Lettre à Roselyne Bachelot [par Jean-Paul Pelras]

Madame,
pour rédiger ma petite correspondance hebdomadaire, j’avais, dans un premier temps, jeté mon dévolu sur Manuel Valls, ancien Premier ministre expatrié du côté des Ramblas où, de toute évidence, il n’a pas trouvé de quoi satisfaire son ego surdimensionné, puisqu’il revient en France comme chroniqueur sur RMC et BFMTV. Du coup, je suis allé musarder sur le site de ces deux médias où, parmi le petit personnel, je suis tombé sur Emmanuel Lechypre, “journaliste”, qui déclarait le 29 juin : “On vous vaccinera de force, moi je vous ferai emmener par deux policiers au centre de vaccination. Faut aller les chercher avec les dents et avec les menottes s’il le faut […] Les non-vaccinés, ce sont des dangers publics, donc j’ai une démarche très claire : je fais tout pour en faire des parias de la société !” De fil en aiguille, j’ai croisé la route du nommé Jean-Christophe Lagarde, député et président de l’UDI, comprenez “Union des démocrates et indépendants”, favorable à une vaccination obligatoire tous azimuts assortie de contrôles et de “punitions” à l’égard de ceux qui refuseraient d’obtempérer. Lagarde, ancien maire de Drancy qui citait Goebbels pour répondre au journal Le Point après la diffusion d’un article intitulé “Communautarisme, pactes avec des voyous ou des islamistes – Ces élus qui ont vendu leur âme”.

Contenu stocké du jeu de données:
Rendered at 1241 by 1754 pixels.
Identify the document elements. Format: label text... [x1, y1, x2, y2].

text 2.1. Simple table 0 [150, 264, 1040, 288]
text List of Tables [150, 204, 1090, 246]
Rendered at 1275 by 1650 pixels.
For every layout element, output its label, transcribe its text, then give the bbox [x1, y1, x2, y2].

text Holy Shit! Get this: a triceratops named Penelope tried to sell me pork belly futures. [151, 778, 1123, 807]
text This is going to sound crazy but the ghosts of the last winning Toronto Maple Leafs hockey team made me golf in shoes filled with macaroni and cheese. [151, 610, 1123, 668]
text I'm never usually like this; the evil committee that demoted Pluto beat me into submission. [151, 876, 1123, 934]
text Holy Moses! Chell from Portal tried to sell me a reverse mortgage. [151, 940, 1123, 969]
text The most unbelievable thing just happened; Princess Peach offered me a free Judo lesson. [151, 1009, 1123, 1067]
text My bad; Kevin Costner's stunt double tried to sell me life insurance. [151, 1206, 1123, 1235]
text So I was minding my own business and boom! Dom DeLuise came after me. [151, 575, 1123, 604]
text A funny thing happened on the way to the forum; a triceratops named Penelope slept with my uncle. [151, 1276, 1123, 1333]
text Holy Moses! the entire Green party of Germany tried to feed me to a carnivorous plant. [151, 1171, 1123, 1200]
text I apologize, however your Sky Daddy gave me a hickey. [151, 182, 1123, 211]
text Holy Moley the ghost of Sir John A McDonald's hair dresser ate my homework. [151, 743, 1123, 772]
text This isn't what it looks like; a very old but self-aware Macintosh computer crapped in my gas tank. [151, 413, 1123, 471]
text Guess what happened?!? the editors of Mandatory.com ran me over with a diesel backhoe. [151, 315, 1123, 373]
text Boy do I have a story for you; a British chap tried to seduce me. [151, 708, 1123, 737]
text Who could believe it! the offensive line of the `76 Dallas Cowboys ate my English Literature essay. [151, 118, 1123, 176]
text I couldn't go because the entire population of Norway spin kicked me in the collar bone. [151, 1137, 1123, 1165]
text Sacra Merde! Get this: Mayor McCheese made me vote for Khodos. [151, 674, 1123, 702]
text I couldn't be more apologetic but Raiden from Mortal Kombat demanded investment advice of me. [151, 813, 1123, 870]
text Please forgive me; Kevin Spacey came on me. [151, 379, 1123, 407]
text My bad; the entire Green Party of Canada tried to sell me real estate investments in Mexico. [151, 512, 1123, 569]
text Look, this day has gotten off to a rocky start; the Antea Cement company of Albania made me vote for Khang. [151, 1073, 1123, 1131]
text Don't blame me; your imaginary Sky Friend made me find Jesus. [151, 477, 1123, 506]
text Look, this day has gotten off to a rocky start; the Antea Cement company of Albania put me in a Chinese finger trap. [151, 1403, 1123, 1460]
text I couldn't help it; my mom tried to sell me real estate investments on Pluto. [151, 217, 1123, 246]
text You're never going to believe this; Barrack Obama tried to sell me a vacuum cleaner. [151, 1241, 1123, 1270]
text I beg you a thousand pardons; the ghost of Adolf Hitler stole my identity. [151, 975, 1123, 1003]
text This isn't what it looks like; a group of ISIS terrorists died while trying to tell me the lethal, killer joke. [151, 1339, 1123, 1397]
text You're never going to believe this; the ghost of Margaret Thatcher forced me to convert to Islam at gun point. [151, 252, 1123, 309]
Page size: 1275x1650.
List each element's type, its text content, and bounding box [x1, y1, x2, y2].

◆ **CONSIGNE**
Dans la lettre à Roselyne Bachelot, quel rôle Manuel Valls va-t-il tenir à son retour en France ?

◆ **VOTRE RÉPONSE**
Il revient en France comme chroniqueur sur RMC et BFMTV.